* _Short exercise_
Locate the line containing "dynamic real-time deformability" in the material below. Copy that line and all following lines through the end exactly, omitting any pictures.

* _Source data_
********************
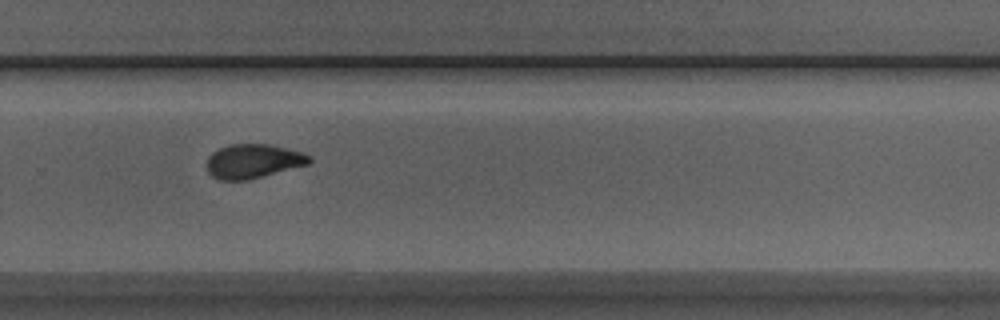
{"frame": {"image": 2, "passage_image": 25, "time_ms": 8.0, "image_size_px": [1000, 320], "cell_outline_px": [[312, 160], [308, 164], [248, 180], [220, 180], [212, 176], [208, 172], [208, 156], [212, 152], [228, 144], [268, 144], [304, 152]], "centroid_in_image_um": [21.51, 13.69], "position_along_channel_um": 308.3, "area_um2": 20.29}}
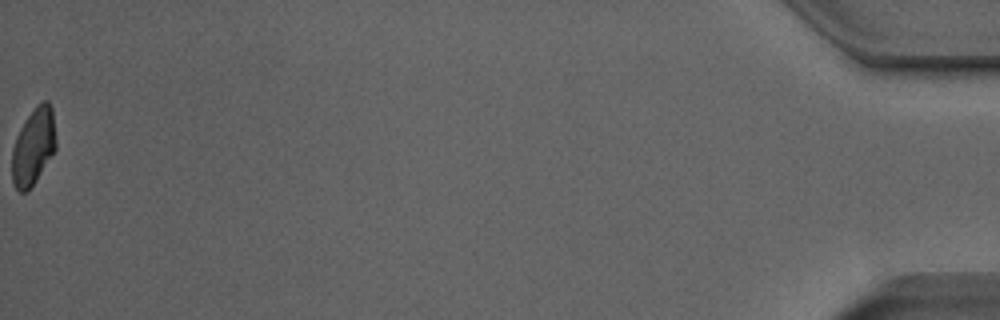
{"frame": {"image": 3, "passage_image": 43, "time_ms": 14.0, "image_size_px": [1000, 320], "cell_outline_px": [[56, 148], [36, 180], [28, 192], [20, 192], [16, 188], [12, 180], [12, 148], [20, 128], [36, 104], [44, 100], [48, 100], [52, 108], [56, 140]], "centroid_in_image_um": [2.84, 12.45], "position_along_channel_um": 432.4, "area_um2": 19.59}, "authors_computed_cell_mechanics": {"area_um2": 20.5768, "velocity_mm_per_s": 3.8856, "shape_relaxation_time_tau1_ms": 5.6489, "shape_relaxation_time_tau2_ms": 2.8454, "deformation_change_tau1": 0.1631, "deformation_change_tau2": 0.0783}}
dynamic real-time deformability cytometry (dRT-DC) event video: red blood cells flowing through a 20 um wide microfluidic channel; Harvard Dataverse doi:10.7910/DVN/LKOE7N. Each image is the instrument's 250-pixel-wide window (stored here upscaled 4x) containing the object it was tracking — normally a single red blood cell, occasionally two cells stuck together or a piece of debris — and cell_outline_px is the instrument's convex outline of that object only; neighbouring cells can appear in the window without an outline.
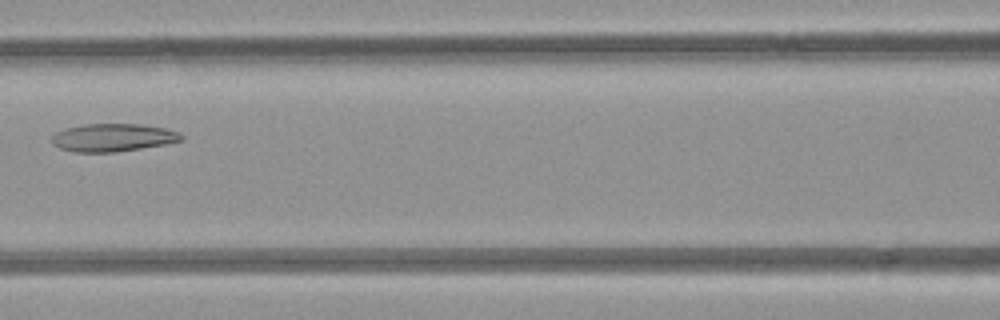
{"species": "common noctule bat (a hibernating species)", "species_latin": "Nyctalus noctula", "temperature_condition": "room temperature", "stored_images_in_passage": 7, "camera_frame_rate_fps": 3000, "um_per_image_px": 0.085, "animal": {"sex": "female", "body_mass_g": 21.9}, "frame": {"image": 1, "passage_image": 6, "time_ms": 6.0, "image_size_px": [1000, 320], "cell_outline_px": [[184, 140], [164, 144], [116, 152], [76, 152], [60, 148], [52, 144], [52, 136], [56, 132], [64, 128], [84, 124], [140, 124], [168, 128], [184, 136]], "centroid_in_image_um": [9.59, 11.68], "position_along_channel_um": 157.0, "area_um2": 21.04}}
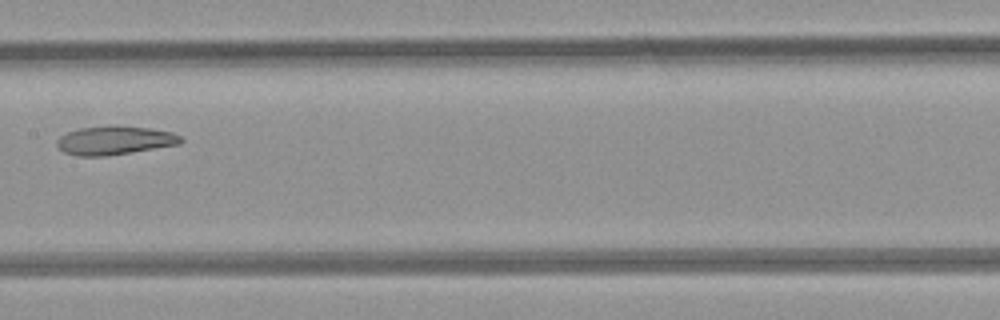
{"frame": {"image": 2, "passage_image": 7, "time_ms": 7.0, "image_size_px": [1000, 320], "cell_outline_px": [[184, 140], [180, 144], [108, 156], [76, 156], [64, 152], [56, 144], [56, 140], [60, 136], [68, 132], [80, 128], [108, 124], [116, 124], [148, 128], [172, 132], [180, 136]], "centroid_in_image_um": [9.74, 11.91], "position_along_channel_um": 197.7, "area_um2": 21.04}}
********************
* _Solution to the problem_
dynamic real-time deformability cytometry (dRT-DC) event video: red blood cells flowing through a 20 um wide microfluidic channel; Harvard Dataverse doi:10.7910/DVN/LKOE7N. Each image is the instrument's 250-pixel-wide window (stored here upscaled 4x) containing the object it was tracking — normally a single red blood cell, occasionally two cells stuck together or a piece of debris — and cell_outline_px is the instrument's convex outline of that object only; neighbouring cells can appear in the window without an outline.
{"species": "common noctule bat (a hibernating species)", "species_latin": "Nyctalus noctula", "temperature_condition": "room temperature", "stored_images_in_passage": 7, "camera_frame_rate_fps": 3000, "um_per_image_px": 0.085, "animal": {"sex": "female", "body_mass_g": 21.9}, "frame": {"image": 1, "passage_image": 6, "time_ms": 6.0, "image_size_px": [1000, 320], "cell_outline_px": [[184, 140], [164, 144], [116, 152], [76, 152], [60, 148], [52, 144], [52, 136], [56, 132], [64, 128], [84, 124], [140, 124], [168, 128], [184, 136]], "centroid_in_image_um": [9.59, 11.68], "position_along_channel_um": 157.0, "area_um2": 21.04}}
{"frame": {"image": 2, "passage_image": 7, "time_ms": 7.0, "image_size_px": [1000, 320], "cell_outline_px": [[184, 140], [180, 144], [108, 156], [76, 156], [64, 152], [56, 144], [56, 140], [60, 136], [68, 132], [80, 128], [108, 124], [116, 124], [148, 128], [172, 132], [180, 136]], "centroid_in_image_um": [9.74, 11.91], "position_along_channel_um": 197.7, "area_um2": 21.04}}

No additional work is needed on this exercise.